After Spiking to February 2018 Levels, Bitcoin Fees Have Dropped 54%

Published

on

After spiking a week ago to levels last seen in February 2018, the average Bitcoin (BTC) transaction fee has fallen by more than half.

BitInfoCharts data shows that Bitcoin’s average fee decreased by nearly 54% from $6.65 on May 20 to $3.07 on May 25. The median — or most common —  fee peaked at $3.91, but has now fallen to $1.65.

Bitcoin Cash proponent Hayden Otto told Cointelegraph that if network congestion continues, it will push users to altcoins. He believes this happened in 2017:

“When BTC is operating at capacity with a huge black log of transactions, it will slowly [lose users to altcoins] again. […] I’m sure most people trying to move funds around would convert to another coin before withdrawing from exchanges.”

Bitcoin median and average transaction fee May 20-May 25 chart. Source: BitInfoCharts

Altcoins capitalize on Bitcoin’s congestion

Otto is founder of BitcoinBCH.com, and he argues that there is a direct correlation between Bitcoin congestion resulting in the higher fees we’ve seen recently, and users moving to competing cryptocurrencies. According to him, “this results in BTC’s market dominance declining while that of competing cryptos explodes.”

As Cointelegraph reported in early May, there was a considerable amount of speculation that Bitcoin’s block reward halving might destabilize its blockchain. Otto argues that the halving did indeed have this destabilizing effect on Bitcoin’s functional dynamics, although this was beginning to smooth out.
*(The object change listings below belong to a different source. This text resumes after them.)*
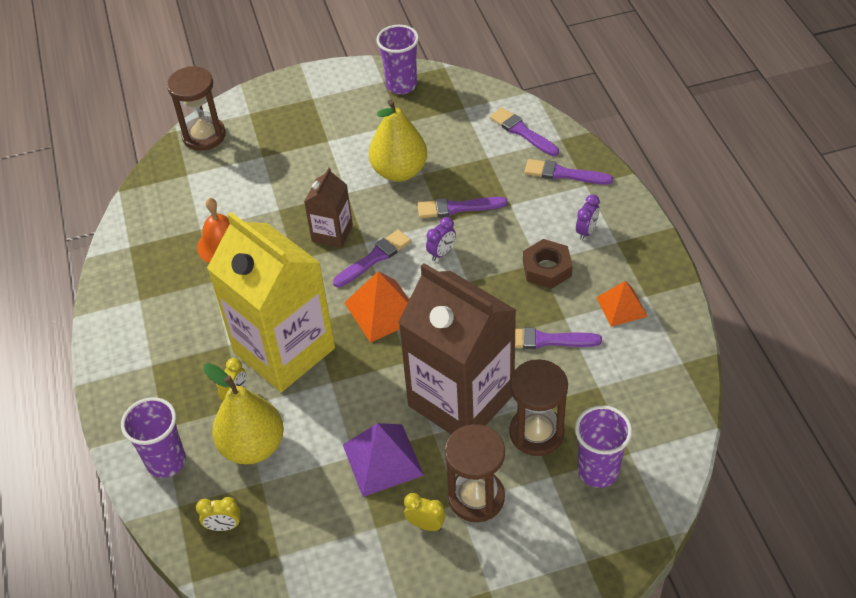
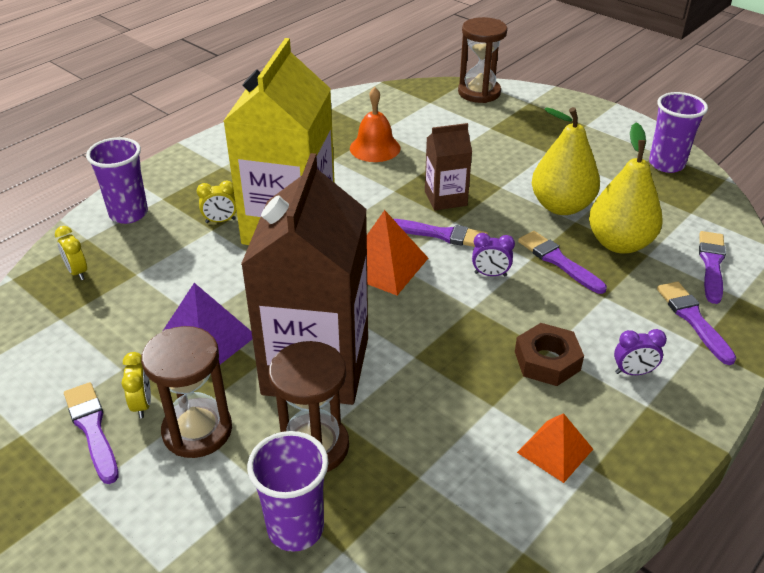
camera: 55 degrees right, 10 degrees down
yellow pear [203,363,284,464] -> yellow pear moved to [589,123,663,254]
purple brush [515,328,602,349] -> purple brush moved to [64,382,119,484]

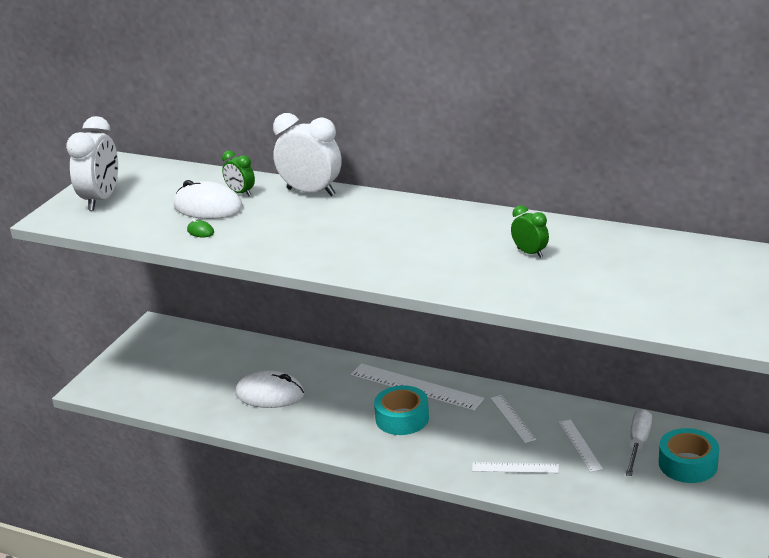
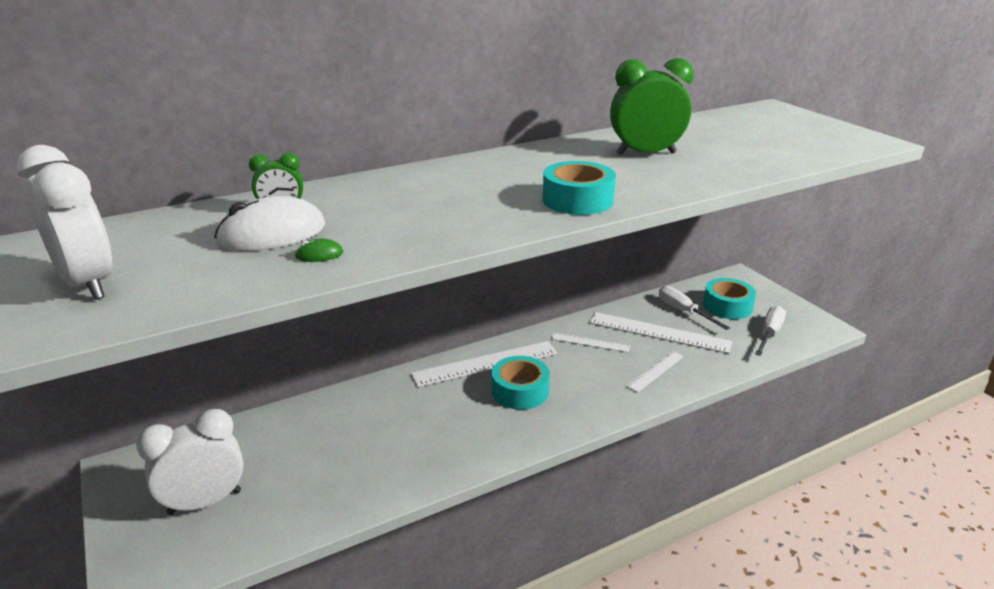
camera: 55 degrees left, 0 degrees up
white mouse [235,370,304,408] -> none
white clock [273,113,342,196] -> white clock moved to [136,409,243,515]
green clock [511,205,549,258] -> green clock [610,58,694,155], size x1.88
white ruler [559,419,603,472] -> white ruler [589,312,732,354], size x1.82
none -> turquoise tape [543,161,616,215]
none -> white screwdriver [755,306,786,356]

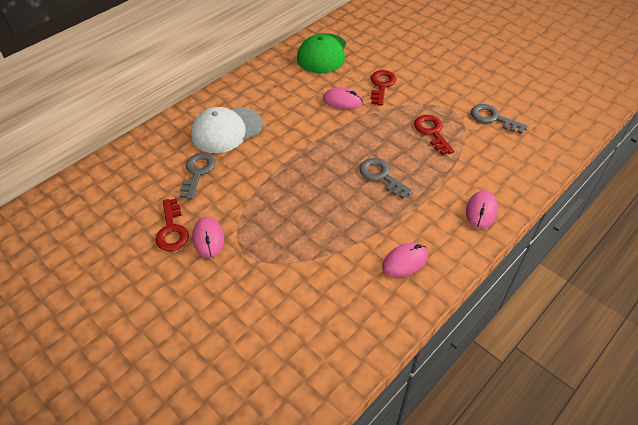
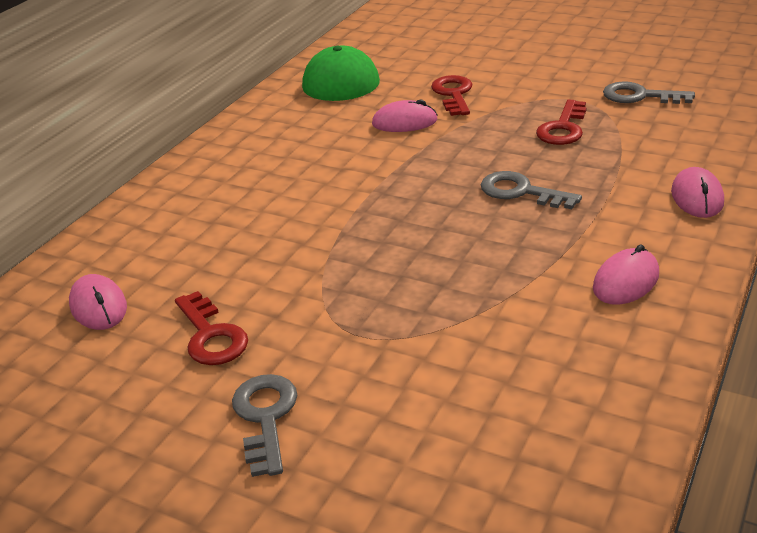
camera: 15 degrees left, 15 degrees down
grey key [180,153,216,200] -> grey key moved to [232,374,297,477]
white cap [191,107,263,153] -> none
pink mouse [192,217,224,258] -> pink mouse moved to [69,274,127,330]
red key [414,115,454,155] -> red key turned 120 degrees counterclockwise [536,99,587,145]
He said the number of unconfirmed transactions held in Bitcoin’s mempool recently stabilized at just over 20,000, after having reached this year’s highest level of more than 80,000. Otto suggests this is a sign that the Bitcoin network is regaining stability after its economy changed in the wake of the latest recent halvings.

On May 20, Bitcoin’s mining difficulty dropped by about 6 percent. Otto says that this difficulty adjustment is helping decrease the network’s congestion, but one adjustment may not be enough:

“We have already had one difficulty adjustment since the halving but it will take another one or two adjustments until it settles. Due to a decline in hash rate, blocks are being produced slower. BTC’s hash rate has dropped nearly 30% since the halving and the difficulty only lowered by 6%, thus difficulty will need to decrease further before blocks are mined at 10 minute average intervals.”